━━━ PROVIDED RECORDS

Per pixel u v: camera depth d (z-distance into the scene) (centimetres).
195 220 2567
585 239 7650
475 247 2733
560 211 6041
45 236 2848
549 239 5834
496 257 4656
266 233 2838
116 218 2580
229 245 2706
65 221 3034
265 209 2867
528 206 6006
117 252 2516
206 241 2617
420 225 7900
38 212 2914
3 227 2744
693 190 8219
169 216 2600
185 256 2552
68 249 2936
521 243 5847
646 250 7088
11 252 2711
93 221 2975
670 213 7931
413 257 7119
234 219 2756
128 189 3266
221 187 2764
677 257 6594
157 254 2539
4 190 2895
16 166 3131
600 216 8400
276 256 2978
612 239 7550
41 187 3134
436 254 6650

━━━━━━

Nothing but an exact reproduction of the entries is wanted.

_TASK RESULT_:
Per pixel u v: camera depth d (z-distance into the scene) (centimetres).
195 220 2567
585 239 7650
475 247 2733
560 211 6041
45 236 2848
549 239 5834
496 257 4656
266 233 2838
116 218 2580
229 245 2706
65 221 3034
265 209 2867
528 206 6006
117 252 2516
206 241 2617
420 225 7900
38 212 2914
3 227 2744
693 190 8219
169 216 2600
185 256 2552
68 249 2936
521 243 5847
646 250 7088
11 252 2711
93 221 2975
670 213 7931
413 257 7119
234 219 2756
128 189 3266
221 187 2764
677 257 6594
157 254 2539
4 190 2895
16 166 3131
600 216 8400
276 256 2978
612 239 7550
41 187 3134
436 254 6650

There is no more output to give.